To my surprise, at this time, with 'oFile.header[-1] = {}' or not, the traceheader copying is normal. I am really confused.
The version of segyio is 1.8.3, and the implementation is still on my RHEL computer. For a seismic file with size 5.8G, the copying process takes about 4 minutes. In addition, with tqdm monitoring, the iteration speed is about 4000+ it/s.

@jokva
I find the cause of this anomaly. The copying speed depends on the output file directory. If it's set as a subdirectory of /home, it works well. If it's set as a subdirectory of mounted hard disk, the speed is slow and reduces continuously.

Please check if it is same on your platform.

What kind of mounted hard disk is it? Does it happen to be a network drive (maybe NFS)? Are there any particular mount opts?

What if you do the oFile.header[-1] trick?

@jokva
The mount type is NTFS-3G, without particular opts.

I have tested oFile.header[-1] trick, it makes no difference.

Is it mounted with sync, by any chance? Check with mount | grep path where path is the drive root path, e.g. /media/external

A couple of other experiments would be interesting too - I'm afraid I can't debug it as I don't have an NTFS drive about.

Try writing both headers and traces in tandem:

for i in range(src.tracecount):
    dst.header[i] = src.header[i]
    dst.trace[i] = src.trace[i] 

If this makes fast again, it's probably seeking past unwritten stuff that tanks the performance.

edit: also, how is CPU usage? Is it high? Does ntfs-3g use a lot of CPU, or is it mostly idle?

edit2:
https://www.tuxera.com/community/ntfs-3g-faq/#slow

A highly sparse file is being regularly written or updated.

Which is exactly what you're doing.

@jokva
The slow copying operation is to directory diska. The output of mount | grep diska is
/dev/sda1 on /diska type fuseblk (rw,allow_other,blksize=4096

In comparison, the output of 'mount |grep home' is
/dev/sdc2 on /home type ext4 (rw)

Yes, writing both headers and traces makes difference.

When the output of the copying file is a ntfs-3g mounted directory, the copying speed is about 1000it/s, and CPU usage is about 50%.

When the output of the copying file is a ext4 mounted directory (/home), the speed is a bit faster, about 2000it/s with fluctuation, and CPU usage is higher than 50%, sometimes even approaching 100%.

It's not a great sign that CPU utilisation is so high even on ext4, but having >50% better performance on ext4 over ntfs-3g is expected.

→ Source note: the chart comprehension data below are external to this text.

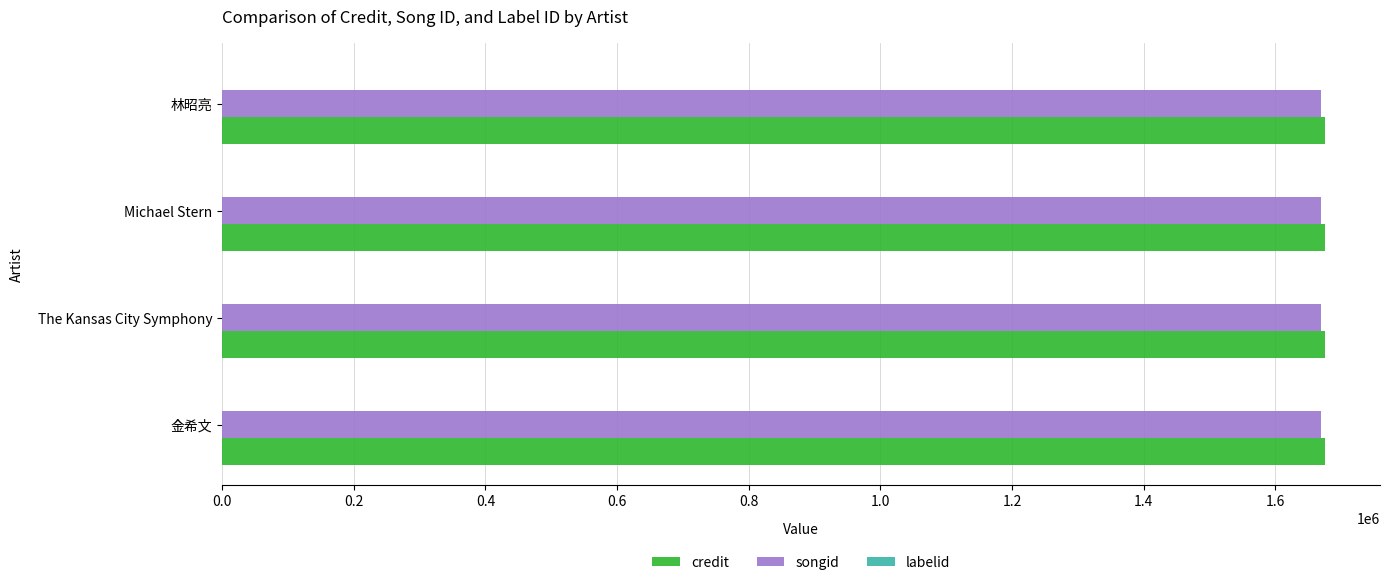

The value of songid at Michael Stern is 1670141. True or false?

True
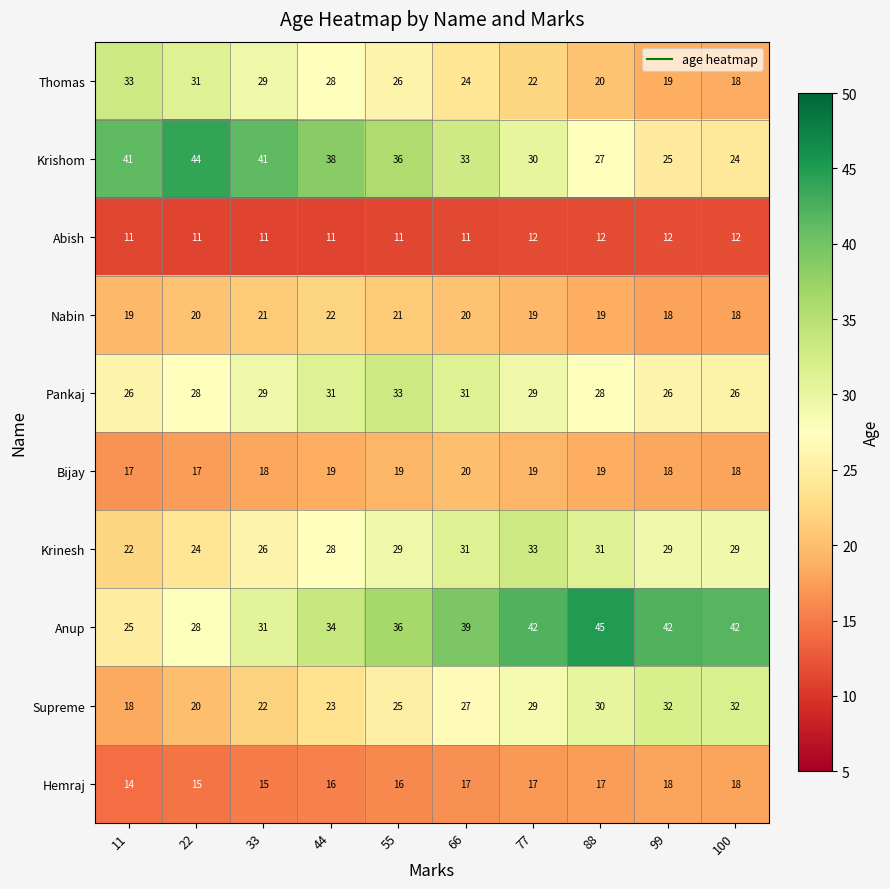

What is the average value of the Supreme series?

26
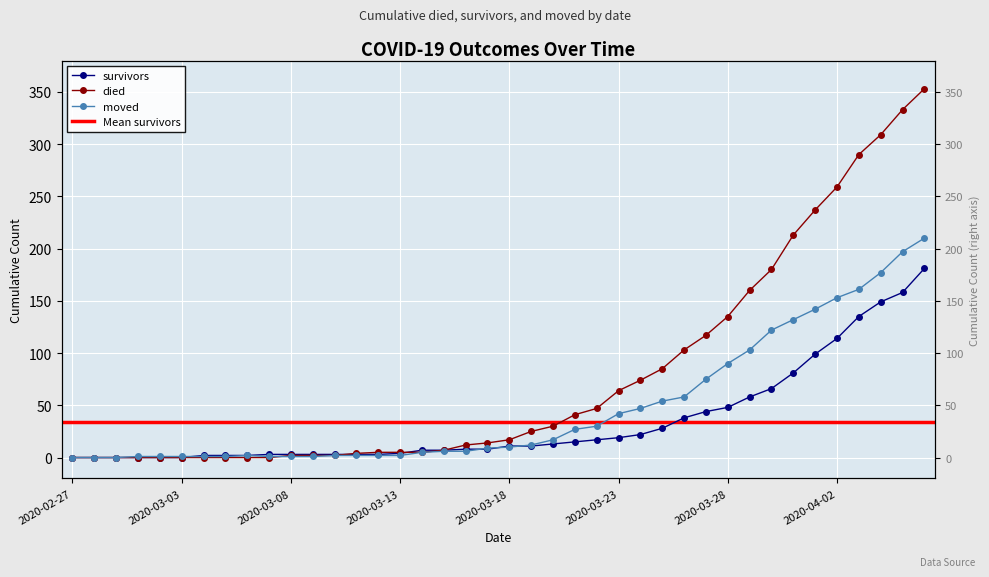

What is the spread (max minus min) of values at 2020-03-30?

114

I don't think is a problem with segyio, other than maybe documentation, it's a consequence of ntfs-3g. I'll get around to adding a FAQ entry for slow sparse writes, which is not obvious from the dst.header = src.header syntax.

Yes, from those above tests, it is not a problem with segyio.

Maybe I didn't make myself clear. The copying speed on ext4 is about twice over that on ntfs-3g.

I've added a proposed fix to this solution in the readme: #434

I'll consider this resolved, or at least the most likely cause identified, and it is outside of segyio.